→ Activity
All that is wanted is the exact lines from the first line of the data below through the line with "candle holder: none", both ends included, with pictures omitted.

***

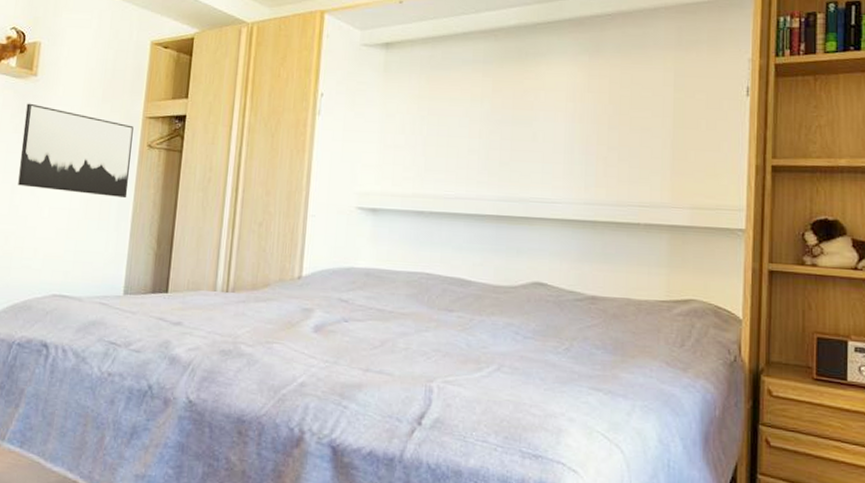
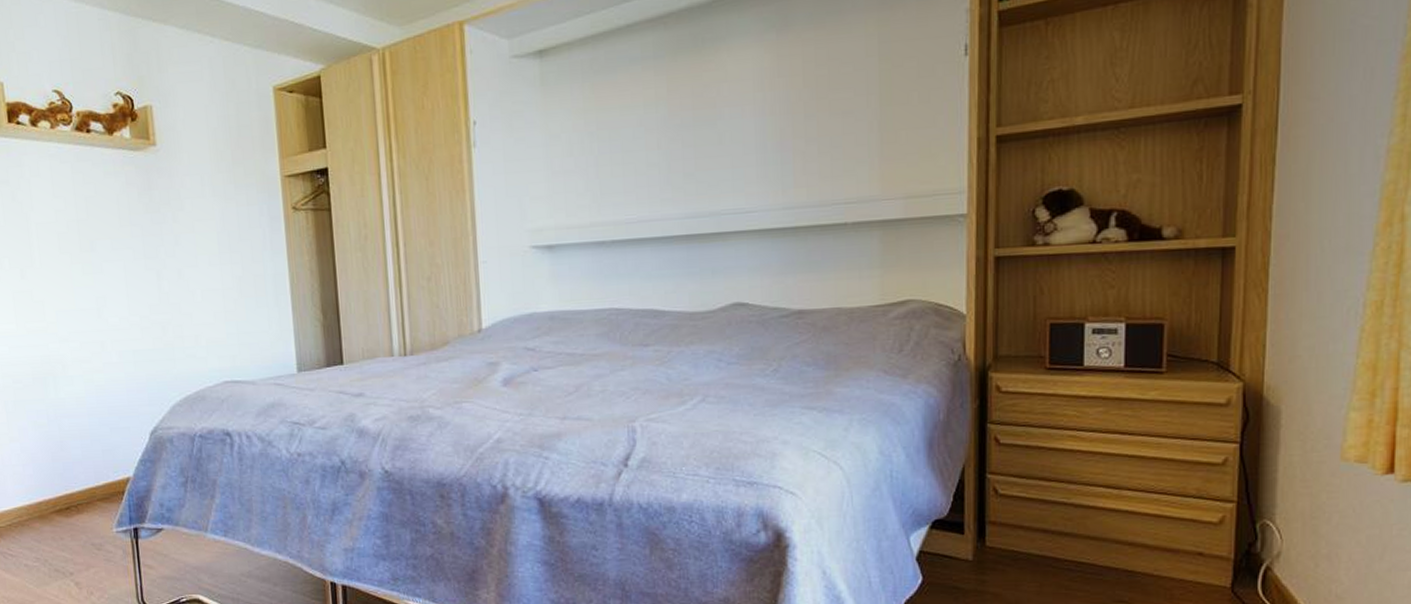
wall art: present [18,103,134,199] -> none [152,177,281,271]

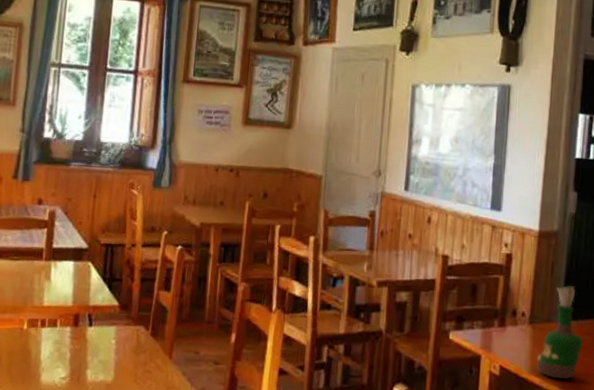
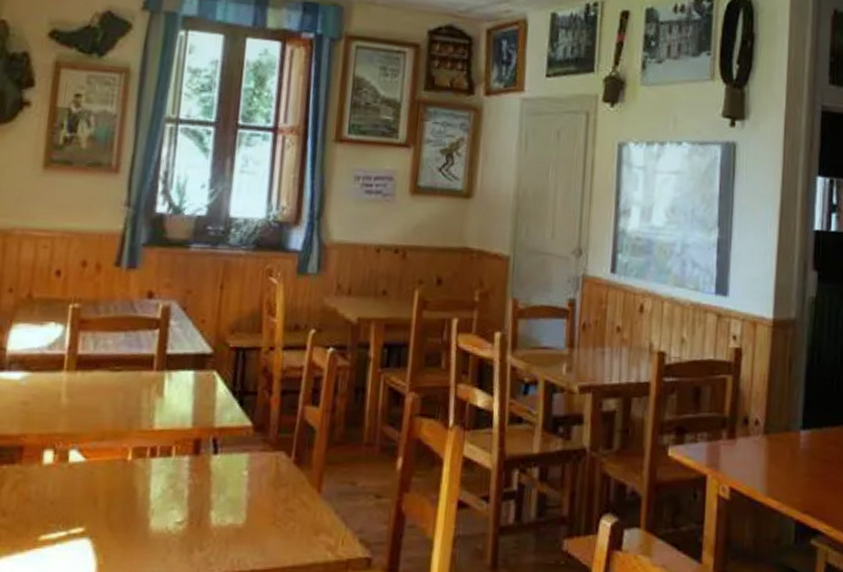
grog bottle: present [536,285,583,380] -> none [773,385,829,502]

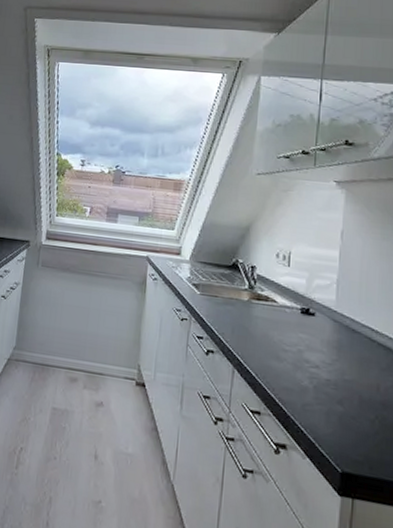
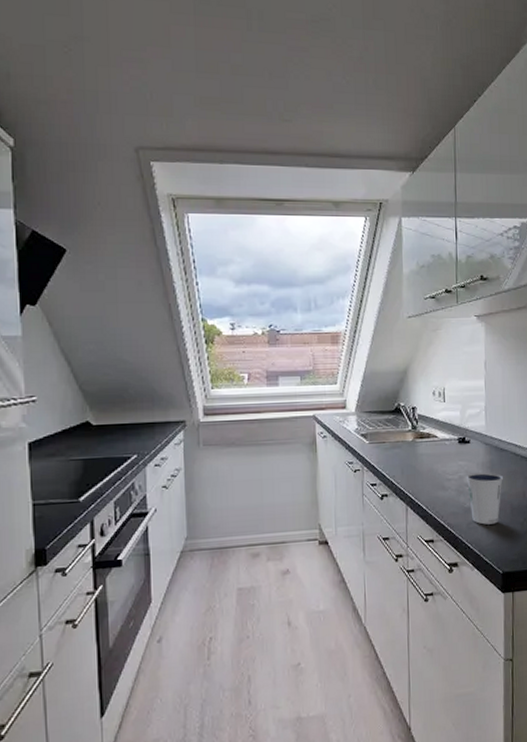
dixie cup: none [306,349,352,413] -> present [466,472,503,525]

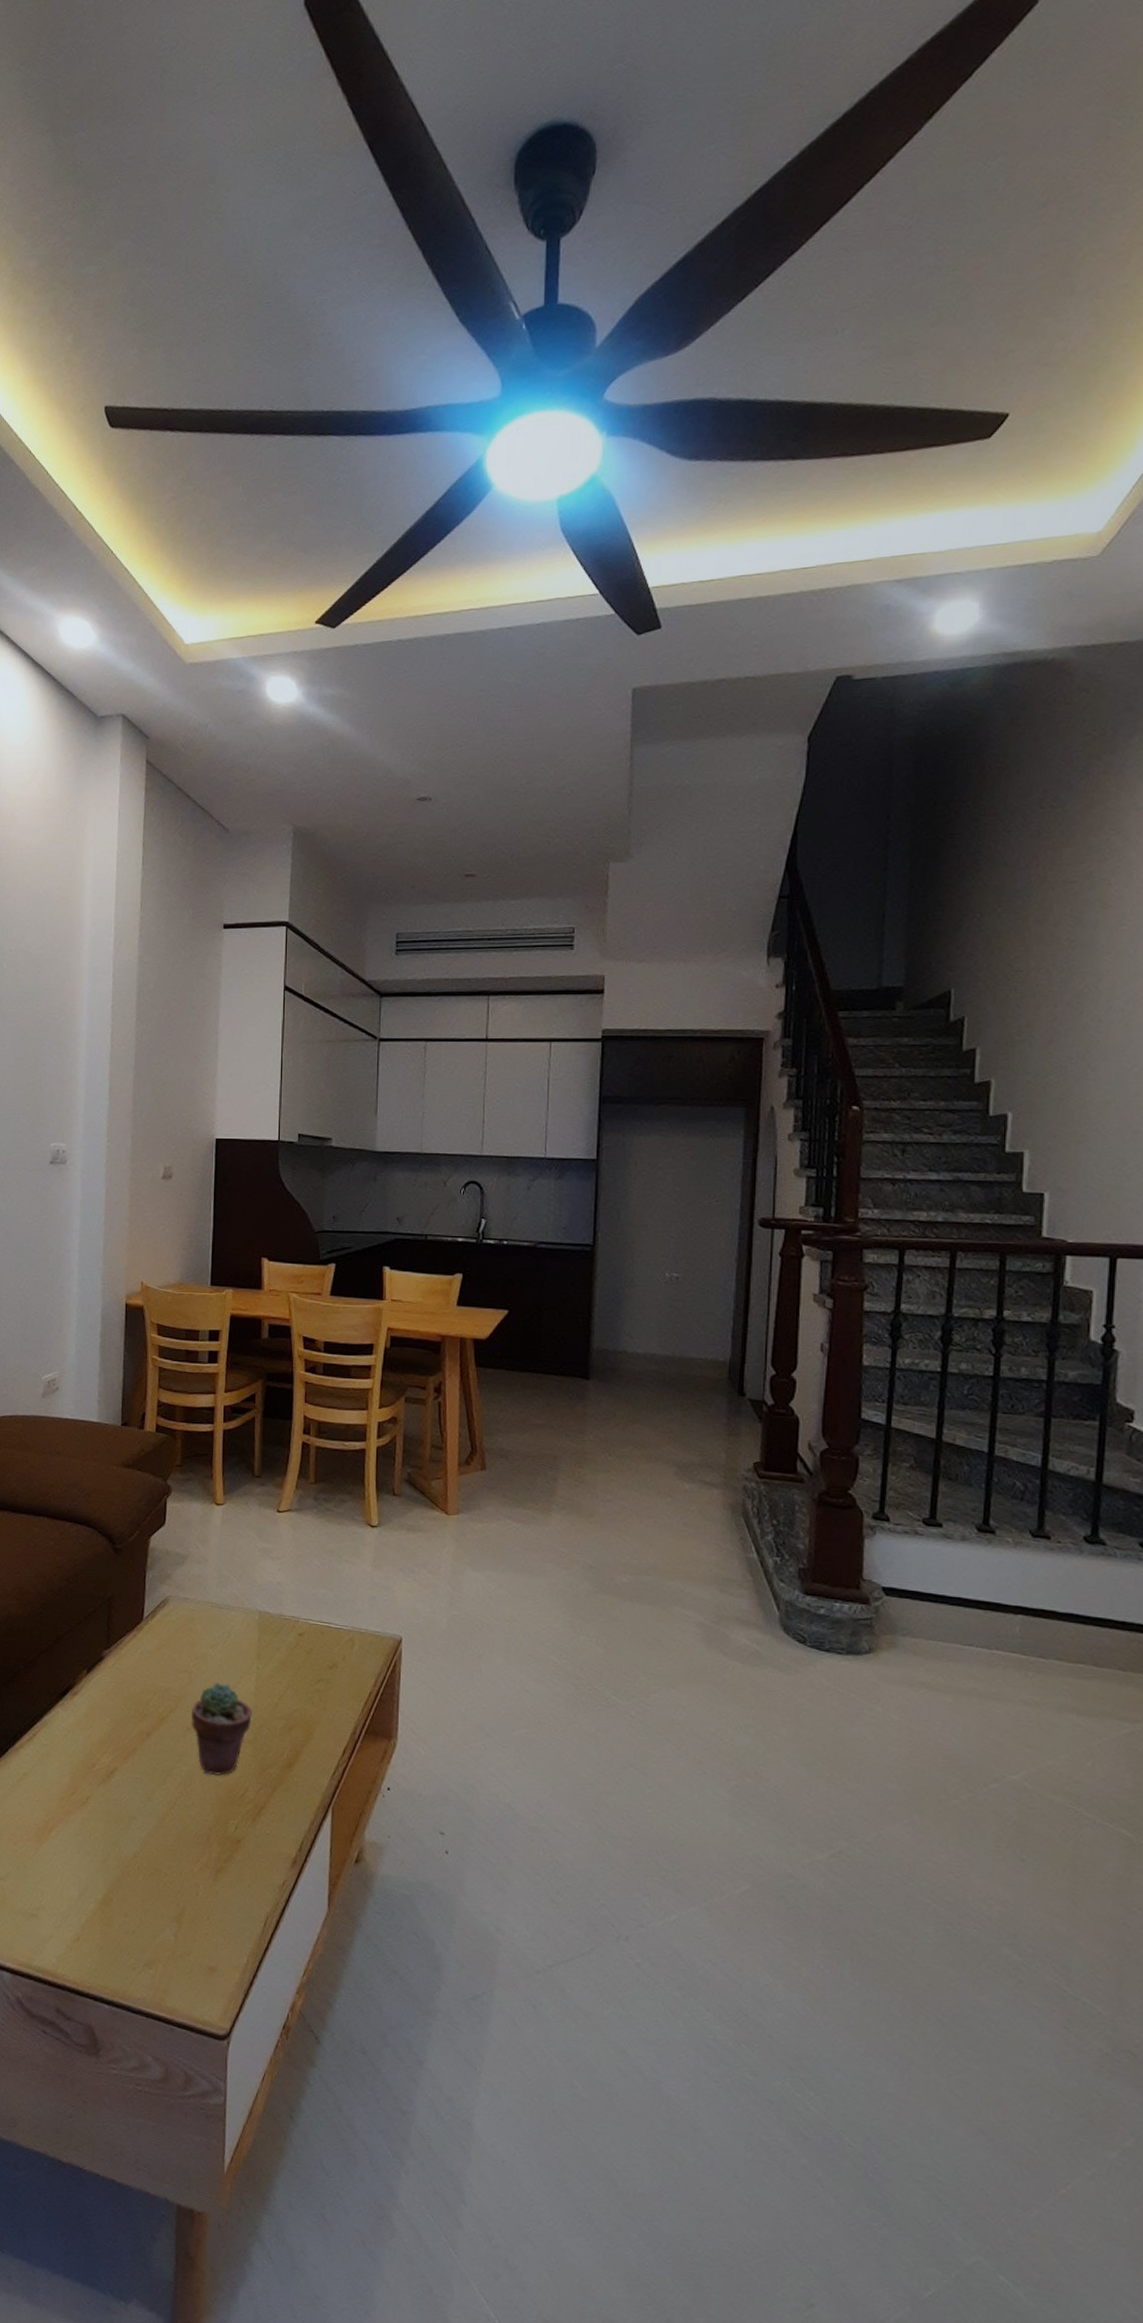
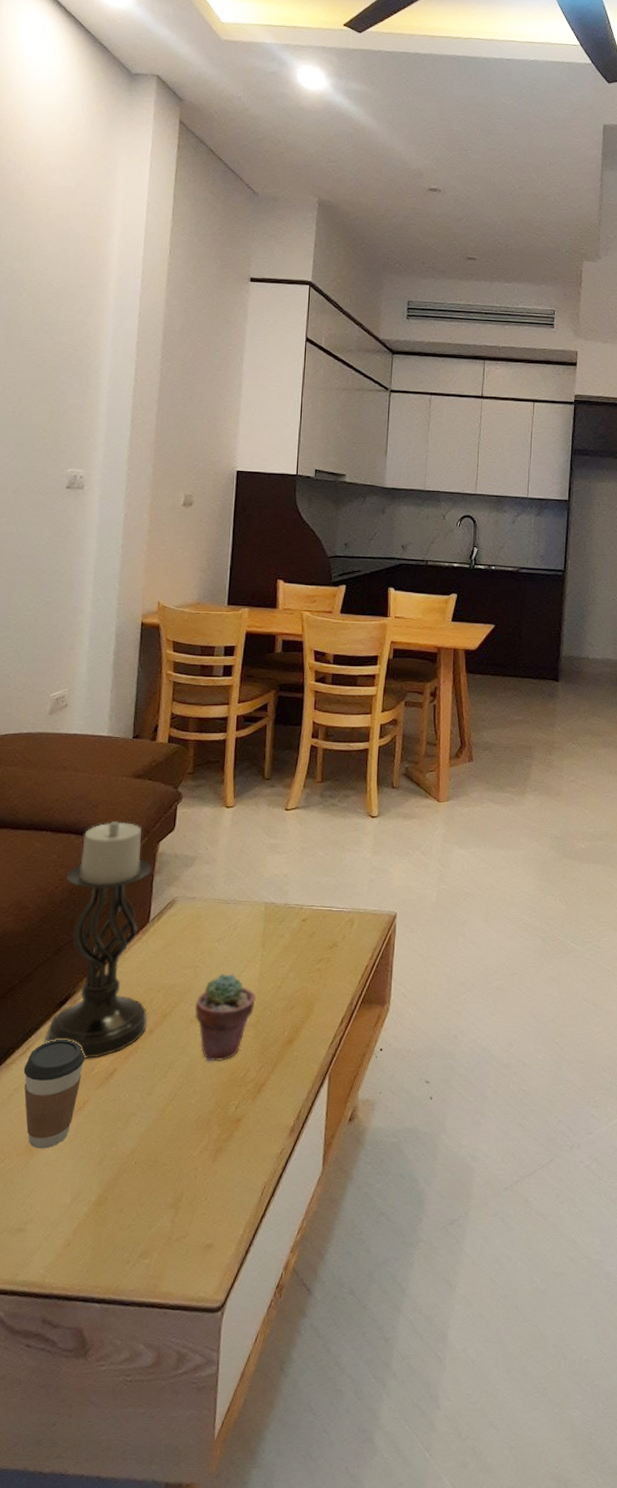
coffee cup: none [31,1730,86,1839] -> present [23,1040,84,1149]
candle holder: none [49,1511,146,1754] -> present [44,821,153,1059]

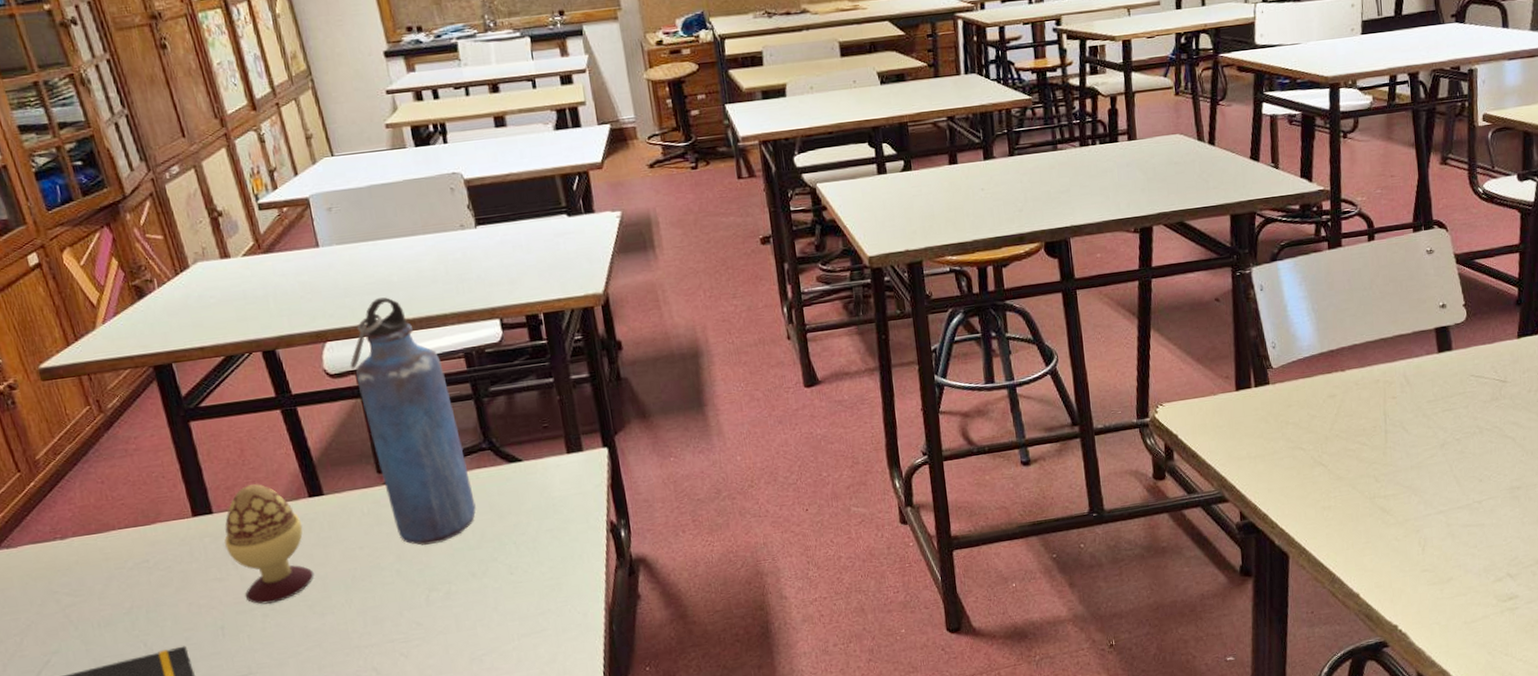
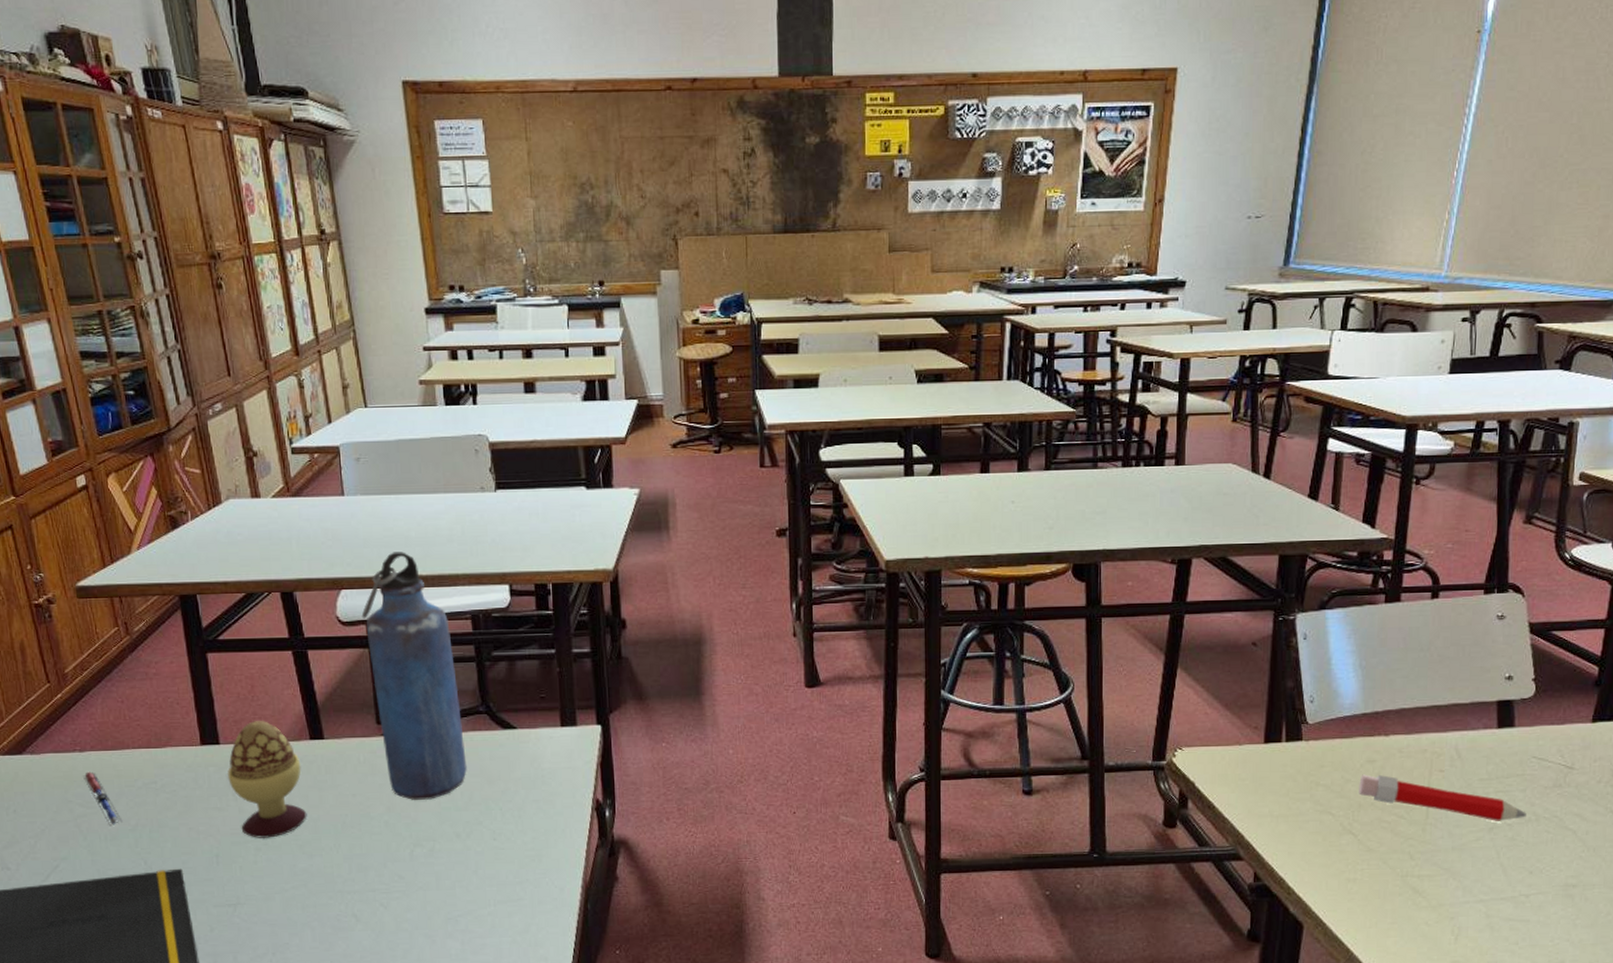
pen: none [67,558,116,612] -> present [83,771,123,826]
pencil: none [1323,407,1471,438] -> present [1359,774,1526,821]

***

→ Solved problem
wall art: present [18,103,134,199] -> none [152,177,281,271]

grog bottle: present [536,285,583,380] -> none [773,385,829,502]

dixie cup: none [306,349,352,413] -> present [466,472,503,525]

coffee cup: none [31,1730,86,1839] -> present [23,1040,84,1149]
candle holder: none [49,1511,146,1754] -> present [44,821,153,1059]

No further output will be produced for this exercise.